Iraq Genocide by UN Sanctions.
Hoskins’ research reveals nothing less than a full frontal assault on Iraq — radically increased morbidity and mortality, rampant infectious disease and epidemics, widespread malnutrition, a population-wide reduction in general health status, a significant reduction in available medicines, curtailed food imports and agricultural production, and deterioration in water quantity and quality (as Thomas J. Nagy of George Washington University documented in 2001, the Pentagon intentionally used sanctions to degrade Iraq’s water supply).
As Joy Gordon wrote in 1999 (Sanctions as Siege Warfare), “sanctions appeared to be a nearly ideal device for international governance.” More specifically, sanctions serve as an ideal device to destroy a targeted country — in the case of Iraq, following a devastating military campaign — and open it up to globalist domination.

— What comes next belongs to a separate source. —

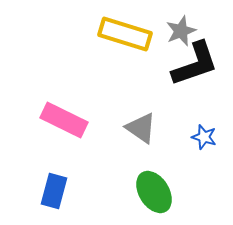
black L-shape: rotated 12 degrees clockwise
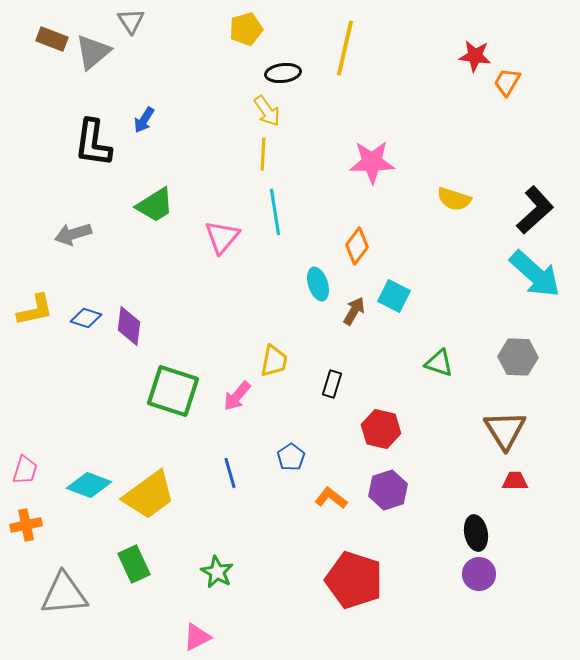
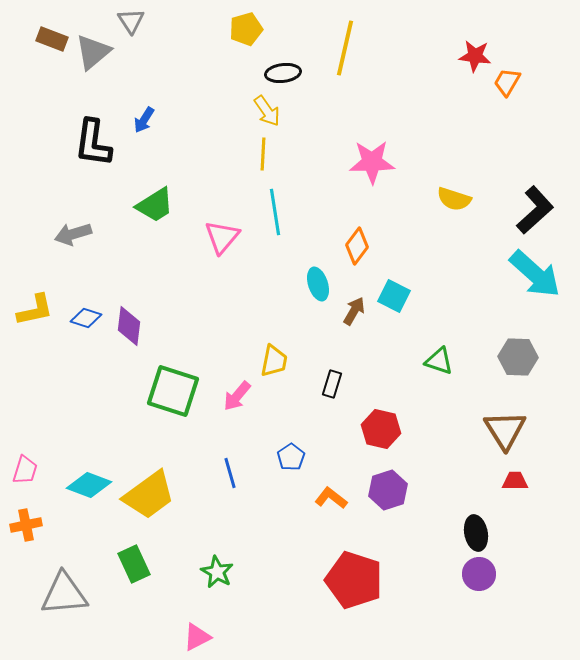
green triangle at (439, 363): moved 2 px up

This pattern is now repeating itself in the concerted effort by the United States and the United Nations against Iran, albeit without a military campaign to increase the severity of sanctions. It appears, however, that the U.S. and Israel are setting the stage for just such a military campaign. Iran’s fledgling nuclear program will serve as the excuse for an attack in much the same way Saddam Hussein’s non-existent WMDs served as an excuse to re-invade and further decimate Iraq in early 2003.
Iran, like Iraq before it, is much too proud and independent for the global elite. They are determined to reduce the last few remaining bastions outside their bankster economic control to smoldering ruins. In order to do this they must contrive a plausible excuse and hype a threat that does not exist.